On Tuesday, 16 August 2016 at 17:39:14 UTC, Lodovico Giaretta
wrote:
On Monday, 15 August 2016 at 19:31:14 UTC, Engine Machine wrote:
Suppose I have a templated type like
struct S(T) { int x; static if (T is Y) int y; }
I would like to be able to create a reference to S(T) for any
T,
struct Q
{
S!* s; // Can hold any type of S.
}
and be able to access s.x, since it is common to all S.
Can D do anything like this? It is sort of like runtime
inheritance, but at the compile time level.
I do not want to have to cast to S!T every time just to access
x, e.g.,
struct Q
{
Object s;
}
which is too general as s can be things that are not of type
S!*.
Is this possible?
I don't know if this is exactly what you want:
=====================================
import std.traits: hasMember;
struct Q(T)
if (hasMember!(T, "x"))
{
T s;
@property auto x() { return s.x; }
}
auto makeQ(T)(auto ref T val)
{
return Q!T(val);
}
auto s = myTypeWithFieldX();
auto q = makeQ(s);
assert(q.x == s.x);
=====================================
`Q` can store any type with an `x` field and gives access to
it. The auxiliary function `makeQ` acts as a constructor for
`Q` with template parameter deduction.
The only problem is Q is still defined by T. Your makeQ then
requires the type implicitly, which I don't necessarily have.

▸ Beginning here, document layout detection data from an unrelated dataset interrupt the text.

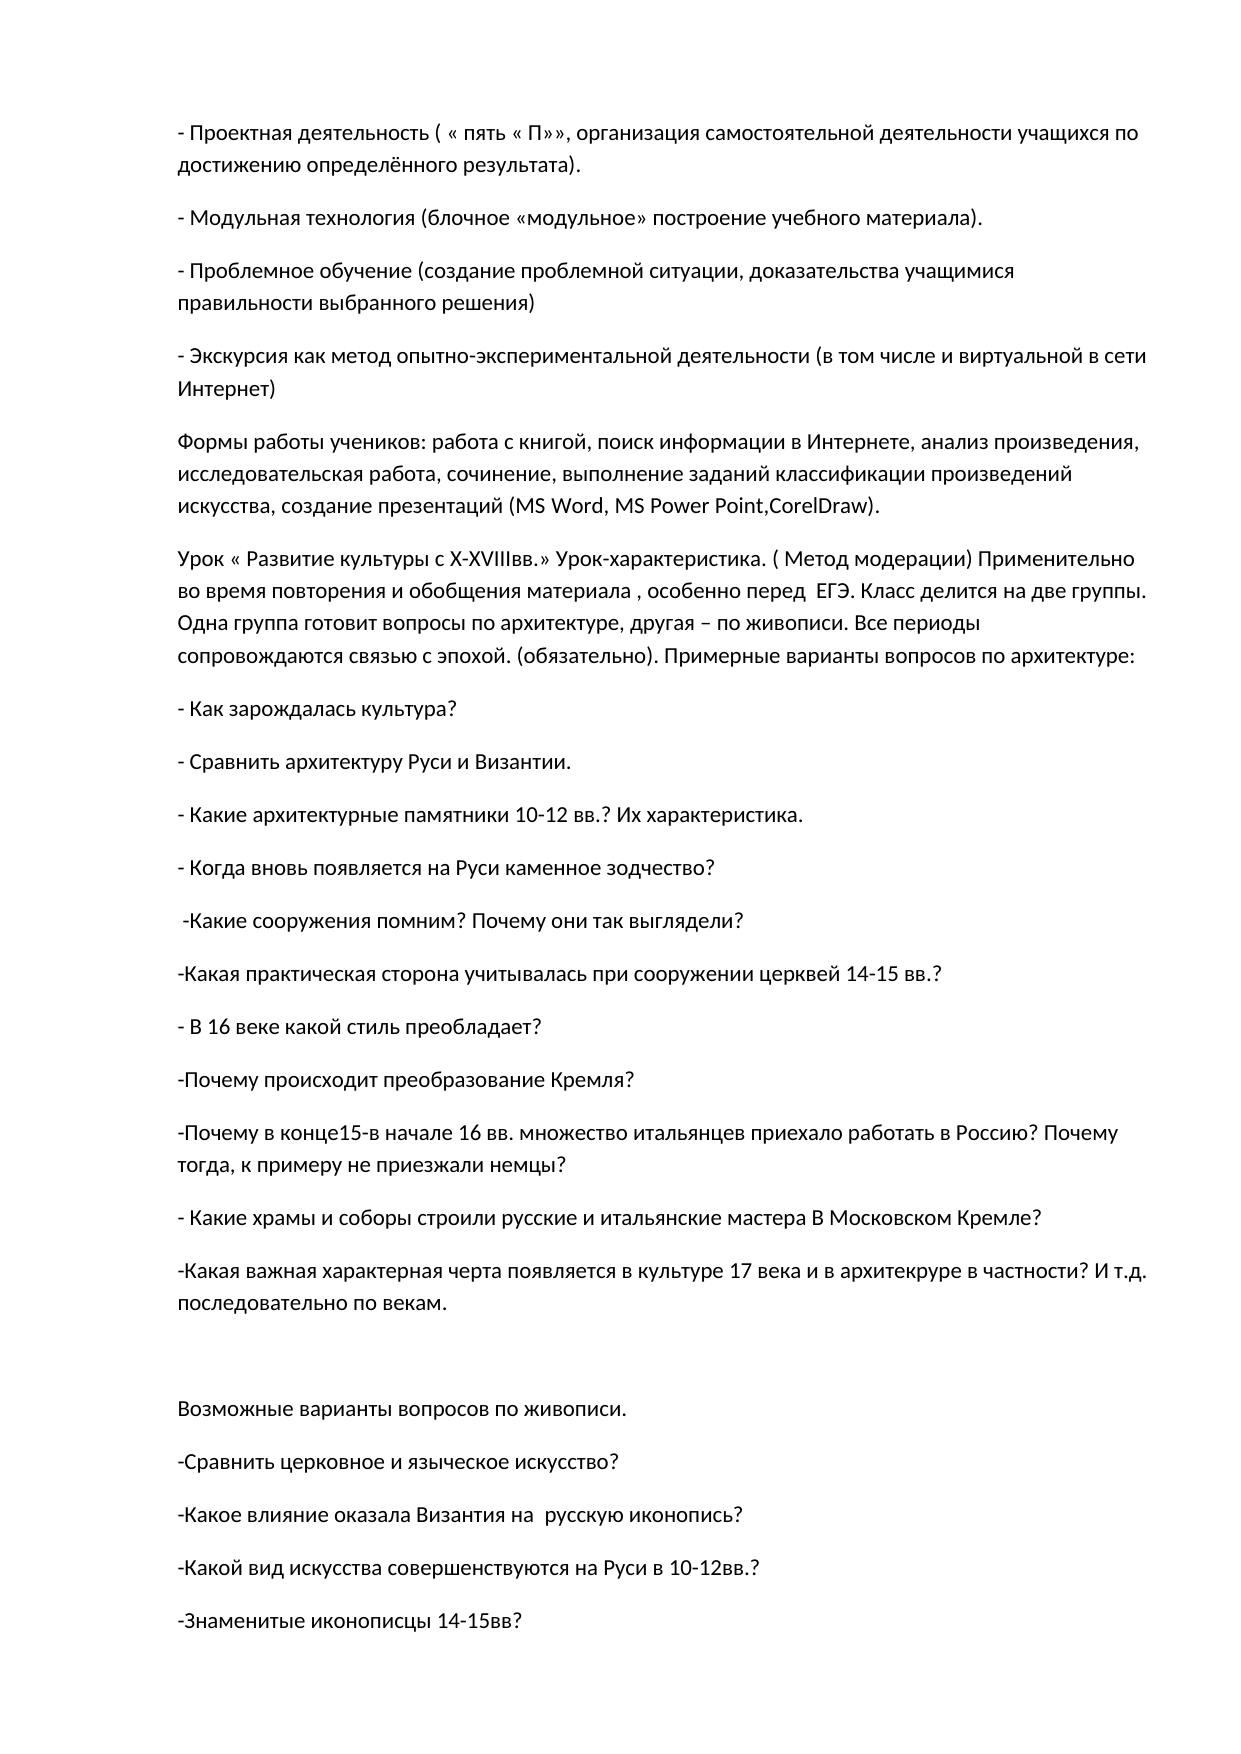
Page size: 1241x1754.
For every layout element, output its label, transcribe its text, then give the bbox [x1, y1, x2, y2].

text - Модульная технология (блочное «модульное» построение учебного материала). [177, 203, 1152, 231]
text - Сравнить архитектуру Руси и Византии. [177, 747, 1152, 775]
text - Как зарождалась культура? [177, 694, 1152, 722]
text Формы работы учеников: работа с книгой, поиск информации в Интернете, анализ произведения, исследовательская работа, сочинение, выполнение заданий классификации произведений искусства, создание презентаций (MS Word, MS Power Point,CorelDraw). [177, 427, 1152, 519]
text -Сравнить церковное и языческое искусство? [177, 1447, 1152, 1475]
text -Какие сооружения помним? Почему они так выглядели? [177, 906, 1152, 934]
text - Какие архитектурные памятники 10-12 вв.? Их характеристика. [177, 800, 1152, 828]
text -Почему в конце15-в начале 16 вв. множество итальянцев приехало работать в Россию? Почему тогда, к примеру не приезжали немцы? [177, 1118, 1152, 1178]
text -Какая практическая сторона учитывалась при сооружении церквей 14-15 вв.? [177, 959, 1152, 987]
text - Когда вновь появляется на Руси каменное зодчество? [177, 853, 1152, 881]
text -Какой вид искусства совершенствуются на Руси в 10-12вв.? [177, 1553, 1152, 1581]
text -Знаменитые иконописцы 14-15вв? [177, 1606, 1152, 1634]
text - Экскурсия как метод опытно-экспериментальной деятельности (в том числе и виртуальной в сети Интернет) [177, 342, 1152, 402]
text -Какое влияние оказала Византия на русскую иконопись? [177, 1500, 1152, 1528]
text - Проблемное обучение (создание проблемной ситуации, доказательства учащимися правильности выбранного решения) [177, 256, 1152, 317]
text - В 16 веке какой стиль преобладает? [177, 1012, 1152, 1040]
text Возможные варианты вопросов по живописи. [177, 1394, 1152, 1422]
text Урок « Развитие культуры с X-XVIIIвв.» Урок-характеристика. ( Метод модерации) Применительно во время повторения и обобщения материала , особенно перед ЕГЭ. Класс делится на две группы. Одна группа готовит вопросы по архитектуре, другая – по живописи. Все периоды сопровождаются связью с эпохой. (обязательно). Примерные варианты вопросов по архитектуре: [177, 544, 1152, 669]
text - Какие храмы и соборы строили русские и итальянские мастера В Московском Кремле? [177, 1203, 1152, 1231]
text -Почему происходит преобразование Кремля? [177, 1065, 1152, 1093]
text - Проектная деятельность ( « пять « П»», организация самостоятельной деятельности учащихся по достижению определённого результата). [177, 118, 1152, 178]
text -Какая важная характерная черта появляется в культуре 17 века и в архитекруре в частности? И т.д. последовательно по векам. [177, 1256, 1152, 1316]
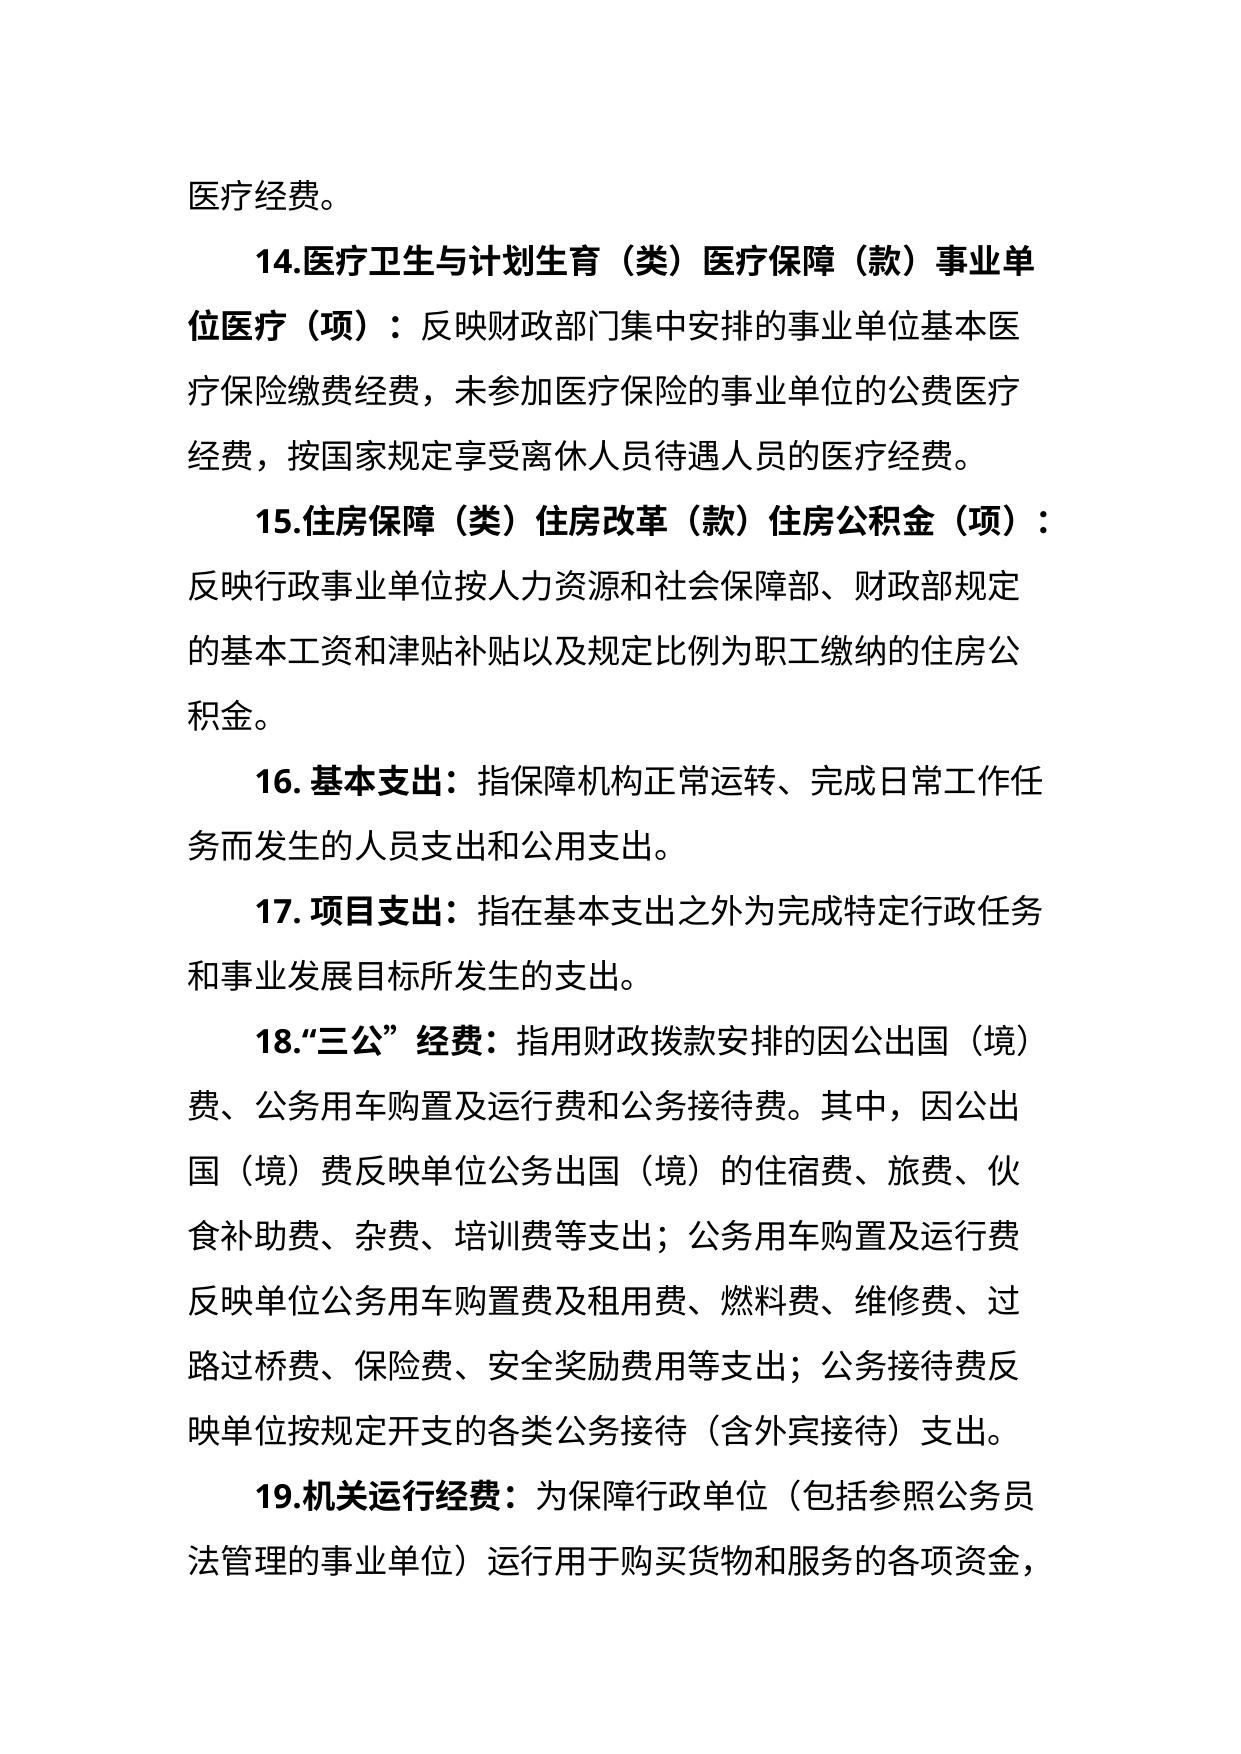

You've simply added complexity to the problem but the issue is
still there.
I realize now that D simply cannot do what I ask directly because
It's type parameters are part of the type. It can't be told that
in some cases they are not. Any use of the parameters, as I am
using them, will result in this issue.
I'm now trying a different method which builds the based types
using partial oop and partial CT code. The CT code is only for
performance and convenience anyways.